The Court of Appeal, by a majority, has now also upheld the Employment Tribunal’s decision. It ruled that it is not realistic to regard Uber as working ‘for’ the drivers. In reality, Uber runs a transportation business and its drivers are providing the skilled labour needed for the business to deliver its services and earn its profits. Contrary to Uber’s argument, no contract exists between the drivers and their passengers. The Court also agreed that the wording of the standard form documentation contains a ‘high degree of fiction’.
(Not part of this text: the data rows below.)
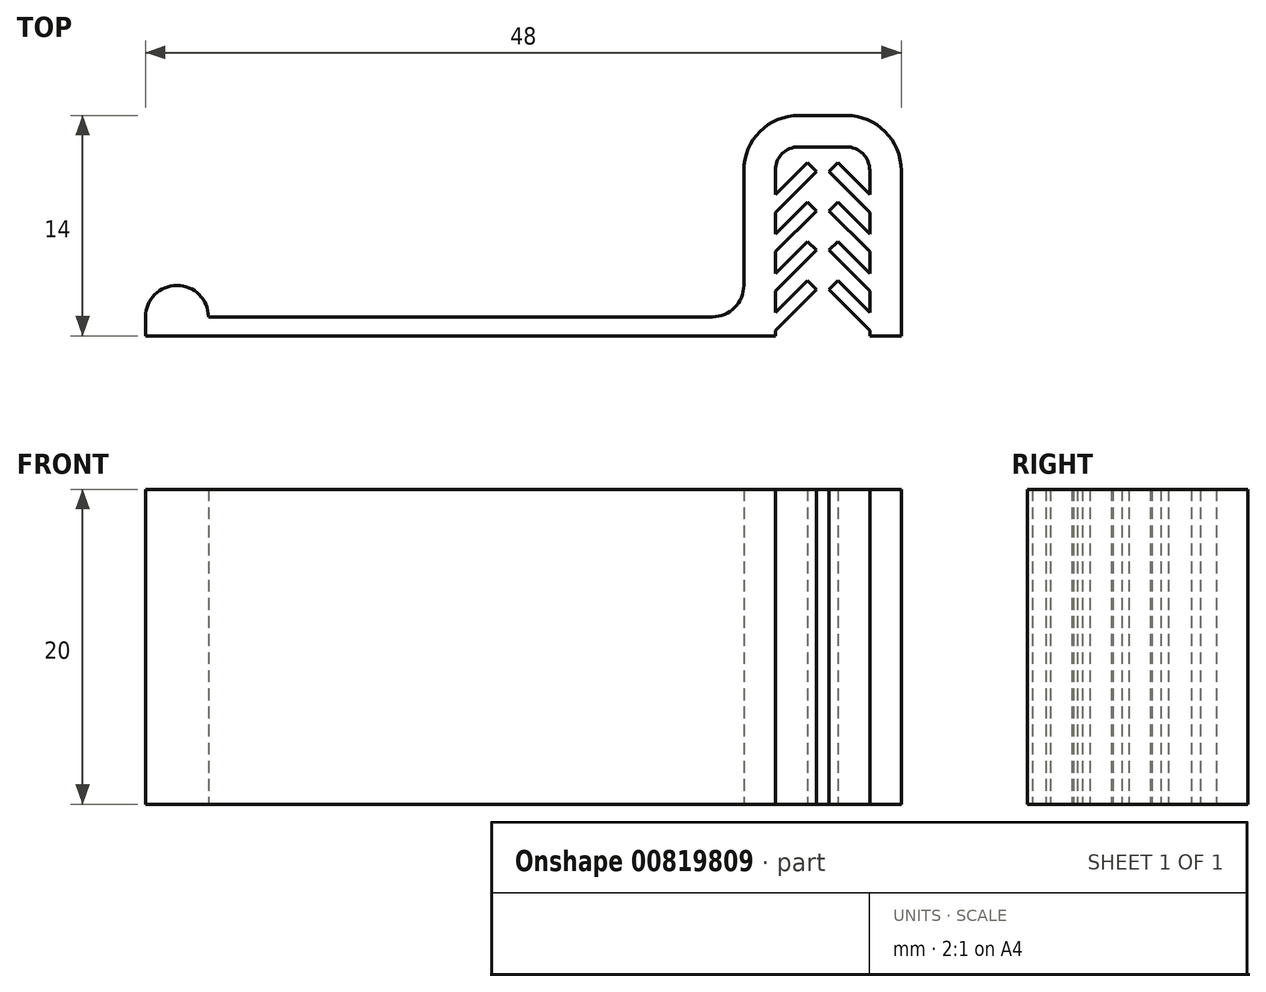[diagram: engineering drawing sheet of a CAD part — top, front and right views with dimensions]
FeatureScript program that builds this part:
annotation { "Feature Type Name" : "Feature", "Feature Type Description" : "" }
export const myFeature = defineFeature(function(context is Context, id is Id, definition is map)
    precondition{}
    {
        {
            var Q0;
            Q0=qCreatedBy(makeId("Top.planeOp"),FACE);
            var sketch = newSketch(context, id + "F0", { "sketchPlane" : qUnion([Q0])});
            skLineSegment(sketch, "E0", {"start": v(0, 0) * mm, "end": v(40, 0) * mm});
            skLineSegment(sketch, "E1", {"start": v(40, 0) * mm, "end": v(40, 12) * mm});
            skLineSegment(sketch, "E2", {"start": v(40, 12) * mm, "end": v(46, 12) * mm});
            skLineSegment(sketch, "E3", {"start": v(46, 12) * mm, "end": v(46, 0) * mm});
            skLineSegment(sketch, "E4.0", {"start": v(48, 14) * mm, "end": v(48, 0) * mm});
            skLineSegment(sketch, "E4.1", {"start": v(38, 14) * mm, "end": v(48, 14) * mm});
            skLineSegment(sketch, "E4.2", {"start": v(38, 1.2) * mm, "end": v(38, 14) * mm});
            skLineSegment(sketch, "E5", {"start": v(40, 8.97) * mm, "end": v(42.03, 11) * mm});
            skLineSegment(sketch, "E6", {"start": v(42.03, 11) * mm, "end": v(42.6, 10.43) * mm});
            skLineSegment(sketch, "E7", {"start": v(42.6, 10.43) * mm, "end": v(40, 7.83) * mm});
            skLineSegment(sketch, "E8", {"start": v(43, 12) * mm, "end": v(43, 0) * mm, "construction": true});
            skLineSegment(sketch, "E9.1.0.0", {"start": v(40, 6.47) * mm, "end": v(42.03, 8.5) * mm});
            skLineSegment(sketch, "E9.1.0.1", {"start": v(42.03, 8.5) * mm, "end": v(42.6, 7.93) * mm});
            skLineSegment(sketch, "E9.1.0.2", {"start": v(42.6, 7.93) * mm, "end": v(40, 5.33) * mm});
            skLineSegment(sketch, "E9.2.0.0", {"start": v(40, 3.97) * mm, "end": v(42.03, 6) * mm});
            skLineSegment(sketch, "E9.2.0.1", {"start": v(42.03, 6) * mm, "end": v(42.6, 5.43) * mm});
            skLineSegment(sketch, "E9.2.0.2", {"start": v(42.6, 5.43) * mm, "end": v(40, 2.83) * mm});
            skLineSegment(sketch, "E9.3.0.0", {"start": v(40, 1.47) * mm, "end": v(42.03, 3.5) * mm});
            skLineSegment(sketch, "E9.3.0.1", {"start": v(42.03, 3.5) * mm, "end": v(42.6, 2.93) * mm});
            skLineSegment(sketch, "E9.3.0.2", {"start": v(42.6, 2.93) * mm, "end": v(40, 0.33) * mm});
            skLineSegment(sketch, "E9.direction1", {"start": v(40, 8.97) * mm, "end": v(40, 6.47) * mm, "construction": true});
            skLineSegment(sketch, "E10.MirrorCS", {"start": v(46, 8.97) * mm, "end": v(43.97, 11) * mm});
            skLineSegment(sketch, "E11.MirrorCS", {"start": v(43.4, 2.93) * mm, "end": v(46, 0.33) * mm});
            skLineSegment(sketch, "E12.MirrorCS", {"start": v(43.97, 11) * mm, "end": v(43.4, 10.43) * mm});
            skLineSegment(sketch, "E13.MirrorCS", {"start": v(43.4, 10.43) * mm, "end": v(46, 7.83) * mm});
            skLineSegment(sketch, "E14.MirrorCS", {"start": v(46, 6.47) * mm, "end": v(43.97, 8.5) * mm});
            skLineSegment(sketch, "E15.MirrorCS", {"start": v(43.97, 8.5) * mm, "end": v(43.4, 7.93) * mm});
            skLineSegment(sketch, "E16.MirrorCS", {"start": v(43.4, 7.93) * mm, "end": v(46, 5.33) * mm});
            skLineSegment(sketch, "E17.MirrorCS", {"start": v(46, 3.97) * mm, "end": v(43.97, 6) * mm});
            skLineSegment(sketch, "E18.MirrorCS", {"start": v(43.97, 6) * mm, "end": v(43.4, 5.43) * mm});
            skLineSegment(sketch, "E19.MirrorCS", {"start": v(43.4, 5.43) * mm, "end": v(46, 2.83) * mm});
            skLineSegment(sketch, "E20.MirrorCS", {"start": v(46, 1.47) * mm, "end": v(43.97, 3.5) * mm});
            skLineSegment(sketch, "E21.MirrorCS", {"start": v(43.97, 3.5) * mm, "end": v(43.4, 2.93) * mm});
            skLineSegment(sketch, "E22", {"start": v(0, 1.2) * mm, "end": v(0, 0) * mm});
            skLineSegment(sketch, "E23", {"start": v(46, 0) * mm, "end": v(48, 0) * mm});
            skLineSegment(sketch, "E24.trimOffspring", {"start": v(4, 1.2) * mm, "end": v(38, 1.2) * mm});
            skLineSegment(sketch, "E25", {"start": v(4, 1.2) * mm, "end": v(0, 1.2) * mm, "construction": true});
            skArc(sketch, "E26", {"start": v(4, 1.2) * mm, "mid": v(2, 3.2) * mm, "end": v(0, 1.2) * mm});
            skSolve(sketch);
        }
        {
            var Q0;
            {var subQ15=sQuery(id+"F0.wireOp",EDGE,"E0");Q0=makeQuery(id+"F0.imprint","IMPRINT",FACE,{"disambiguationData":[TD([[makeQuery(id+"F0.imprint","IMPRINT",EDGE,{"derivedFrom":subQ15}),1.0]])]});}
            var Q1;
            {var subQ0=sQuery(id+"F0.wireOp",EDGE,"E9.3.0.0");Q1=makeQuery(id+"F0.imprint","IMPRINT",FACE,{"disambiguationData":[TD([[makeQuery(id+"F0.imprint","IMPRINT",EDGE,{"derivedFrom":subQ0}),-1.0]])]});}
            var Q2;
            {var subQ0=sQuery(id+"F0.wireOp",EDGE,"E9.2.0.0");Q2=makeQuery(id+"F0.imprint","IMPRINT",FACE,{"disambiguationData":[TD([[makeQuery(id+"F0.imprint","IMPRINT",EDGE,{"derivedFrom":subQ0}),-1.0]])]});}
            var Q3;
            {var subQ0=sQuery(id+"F0.wireOp",EDGE,"E9.1.0.0");Q3=makeQuery(id+"F0.imprint","IMPRINT",FACE,{"disambiguationData":[TD([[makeQuery(id+"F0.imprint","IMPRINT",EDGE,{"derivedFrom":subQ0}),-1.0]])]});}
            var Q4;
            {var subQ0=sQuery(id+"F0.wireOp",EDGE,"E5");Q4=makeQuery(id+"F0.imprint","IMPRINT",FACE,{"disambiguationData":[TD([[makeQuery(id+"F0.imprint","IMPRINT",EDGE,{"derivedFrom":subQ0}),-1.0]])]});}
            var Q5;
            {var subQ0=sQuery(id+"F0.wireOp",EDGE,"E10.MirrorCS");Q5=makeQuery(id+"F0.imprint","IMPRINT",FACE,{"disambiguationData":[TD([[makeQuery(id+"F0.imprint","IMPRINT",EDGE,{"derivedFrom":subQ0}),1.0]])]});}
            var Q6;
            {var subQ0=sQuery(id+"F0.wireOp",EDGE,"E14.MirrorCS");Q6=makeQuery(id+"F0.imprint","IMPRINT",FACE,{"disambiguationData":[TD([[makeQuery(id+"F0.imprint","IMPRINT",EDGE,{"derivedFrom":subQ0}),1.0]])]});}
            var Q7;
            {var subQ0=sQuery(id+"F0.wireOp",EDGE,"E17.MirrorCS");Q7=makeQuery(id+"F0.imprint","IMPRINT",FACE,{"disambiguationData":[TD([[makeQuery(id+"F0.imprint","IMPRINT",EDGE,{"derivedFrom":subQ0}),1.0]])]});}
            var Q8;
            {var subQ0=sQuery(id+"F0.wireOp",EDGE,"E11.MirrorCS");Q8=makeQuery(id+"F0.imprint","IMPRINT",FACE,{"disambiguationData":[TD([[makeQuery(id+"F0.imprint","IMPRINT",EDGE,{"derivedFrom":subQ0}),1.0]])]});}
            extrude(context, id + "F1", {"entities" : qUnion([Q0, Q1, Q2, Q3, Q4, Q5, Q6, Q7, Q8]), "depth" : 20 * mm, "offsetDistance" : 25 * mm});
        }
        {
            var Q0;
            Q0=makeQuery(id+"F1.opExtrude","SWEPT_EDGE",EDGE,{"disambiguationData":[OSD([sQuery(id+"F0.wireOp",EDGE,"E1"),sQuery(id+"F0.wireOp",EDGE,"E2")])]});
            var Q1;
            Q1=makeQuery(id+"F1.opExtrude","SWEPT_EDGE",EDGE,{"disambiguationData":[OSD([sQuery(id+"F0.wireOp",EDGE,"E2"),sQuery(id+"F0.wireOp",EDGE,"E3")])]});
            fillet(context, id + "F2", {"entities" : qUnion([Q0, Q1]), "radius" : 1.5 * mm, "tangentPropagation" : true, "allowEdgeOverflow" : false});
        }
        {
            var Q0;
            Q0=makeQuery(id+"F1.opExtrude","SWEPT_EDGE",EDGE,{"disambiguationData":[OSD([sQuery(id+"F0.wireOp",EDGE,"E4.1"),sQuery(id+"F0.wireOp",EDGE,"E4.2")])]});
            var Q1;
            Q1=makeQuery(id+"F1.opExtrude","SWEPT_EDGE",EDGE,{"disambiguationData":[OSD([sQuery(id+"F0.wireOp",EDGE,"E4.0"),sQuery(id+"F0.wireOp",EDGE,"E4.1")])]});
            fillet(context, id + "F3", {"entities" : qUnion([Q0, Q1]), "radius" : 3.5 * mm, "tangentPropagation" : true, "allowEdgeOverflow" : false});
        }
        {
            var Q0;
            Q0=makeQuery(id+"F1.opExtrude","SWEPT_EDGE",EDGE,{"disambiguationData":[OSD([sQuery(id+"F0.wireOp",EDGE,"E4.2"),sQuery(id+"F0.wireOp",EDGE,"E24.trimOffspring")])]});
            fillet(context, id + "F4", {"entities" : qUnion([Q0]), "radius" : 2 * mm, "tangentPropagation" : true, "allowEdgeOverflow" : false});
        }
    });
It is worth noting the dissenting view of Lord Justice Underhill that the drivers are self-employed. In his view, the contractual documentation should not be set aside since the relationship argued for by Uber is neither unrealistic nor artificial, as illustrated by the well-recognised model for private hire car businesses where taxis are booked through an intermediary. Lord Underhill also argues that the drivers should only be treated as working from the time that they accept a particular booking, not from when the app is switched on.

Uber has been granted leave to appeal, so it is likely that this case will now be determined by the Supreme Court. The Government has indicated in its recent Good Work Plan that it will legislate to improve the clarity of employment status tests, although it remains to be seen how this can be achieved. In the meantime, in order to minimise the risk of legal action, employers should ensure that their practical working arrangements with independent contractors are consistent with all relevant documentation.